Des résultats en deçà des attentes
Selon les chiffres relatés par ce rapport, 12,2% des marchés de l’Etat contiennent une clause environnementale et seulement 4,4% ont inclus une clause sociale. Les établissements publics sont meilleurs élèves puisque 24% de leurs marchés intègrent une clause environnementale et 12% contiennent une clause sociale.

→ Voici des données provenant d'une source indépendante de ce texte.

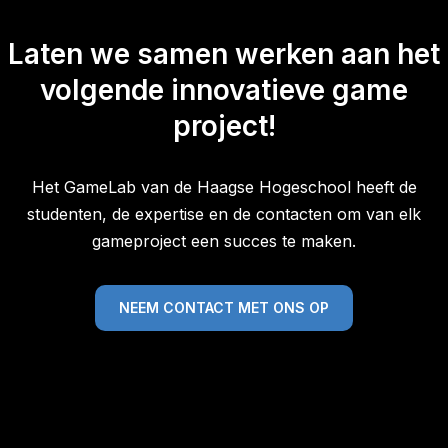
Laten we samen werken aan het
volgende innovatieve game
project!
Het GameLab van de Haagse Hogeschool heeft de
studenten, de expertise en de contacten om van elk
gameproject een succes te maken.
NEEM CONTACT MET ONS OP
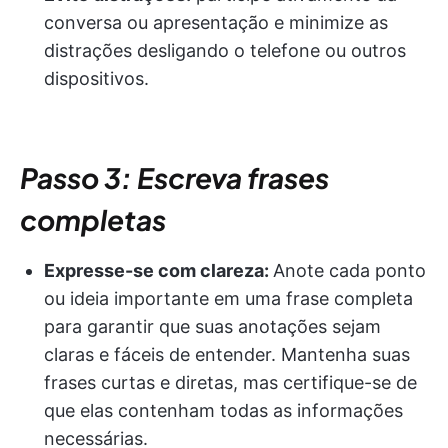
conversa ou apresentação e minimize as
distrações desligando o telefone ou outros
dispositivos.
Passo 3: Escreva frases
completas
Expresse-se com clareza:
Anote cada ponto
ou ideia importante em uma frase completa
para garantir que suas anotações sejam
claras e fáceis de entender. Mantenha suas
frases curtas e diretas, mas certifique-se de
que elas contenham todas as informações
necessárias.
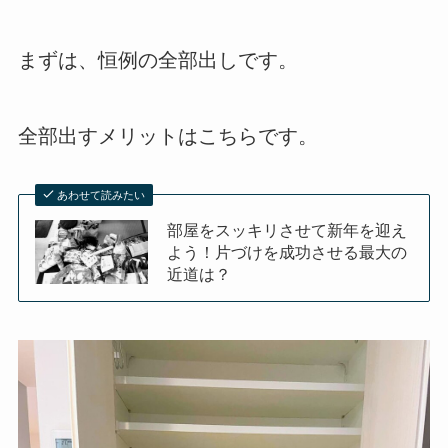
まずは、恒例の全部出しです。
全部出すメリットはこちらです。
あわせて読みたい
部屋をスッキリさせて新年を迎え
よう！片づけを成功させる最大の
近道は？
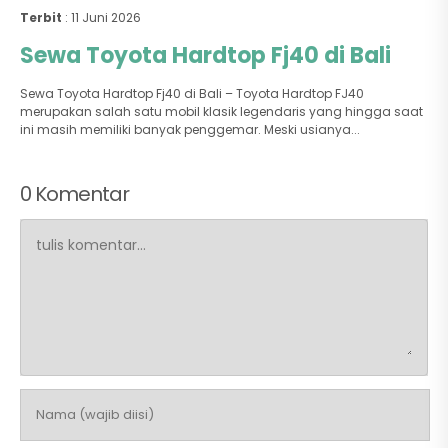
Terbit
: 11 Juni 2026
Sewa Toyota Hardtop Fj40 di Bali
Sewa Toyota Hardtop Fj40 di Bali – Toyota Hardtop FJ40
merupakan salah satu mobil klasik legendaris yang hingga saat
ini masih memiliki banyak penggemar. Meski usianya...
0 Komentar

Concernant la mise en place d’un schéma de promotion des achats socialement et écologiquement responsables, seules 3 à 7% des 160 collectivités locales concernées ont rempli leur obligation en la matière. Le Cese félicite toutefois certaines initiatives telles que celle que la ville de Grenoble qui, alors que le montant annuel de ses achats n’atteint pas 100 millions d’euros, a tout de même décidé d’élaborer un tel schéma.
Interrogé pour l’élaboration de cette étude, le ministère des Armées a également fait bonne figure en relatant l’exigence de coton-bio équitable dans quatre marchés publics d’habillement, pour un montant total de 4,5 millions d’euros. Dans un accord-cadre, il a également prévu la réalisation de 100 heures d’insertion par tranches d’achats de 200.000 euros.
Une marge de progression importante
Pour faire de la commande publique un levier d’action efficace en termes de développement durable et d’insertion sociale, le Cese recommande tout d’abord de « mettre réellement en œuvre les possibilités ouvertes par la réforme de 2015 ». Cela induit une « volonté politique et un changement significatif des pratiques d’achats », changement pour lequel les acheteurs doivent être accompagnés. A ce titre, le Cese propose donc « d’accélérer les formations et les échanges de pratiques vertueuses entre acheteurs ». La professionnalisation de la fonction achats permettrait notamment aux acheteurs de maîtriser les outils de l’achat public responsable ainsi que d’autres pratiques telles que le sourcing qui, de manière plus globale, permet d’améliorer la qualité des achats.
Il préconise par ailleurs de « réviser certains principes pour produire des effets plus structurants ». Sont ici visés des principes nationaux et européens. Du point de vue interne, le Cese a relevé au cours de ses auditions des difficultés liées au partage de responsabilité dans les groupements momentanés d’entreprises. Pour y pallier, il propose de moduler la durée de la solidarité entre les entreprises, aujourd’hui fixée à dix ans, en fonction de l’objet du marché et des prestations à réaliser. Du point de vue européen, le Cese met l’accent sur la simplification des achats de proximité et de l’approvisionnement local. Il souhaite à ce titre qu’au-delà des labels, les acheteurs puissent exiger l’origine des produits, « conformément aux règles relatives à la protection des appellations d’origines et des indications géographiques (AOP et IGP)".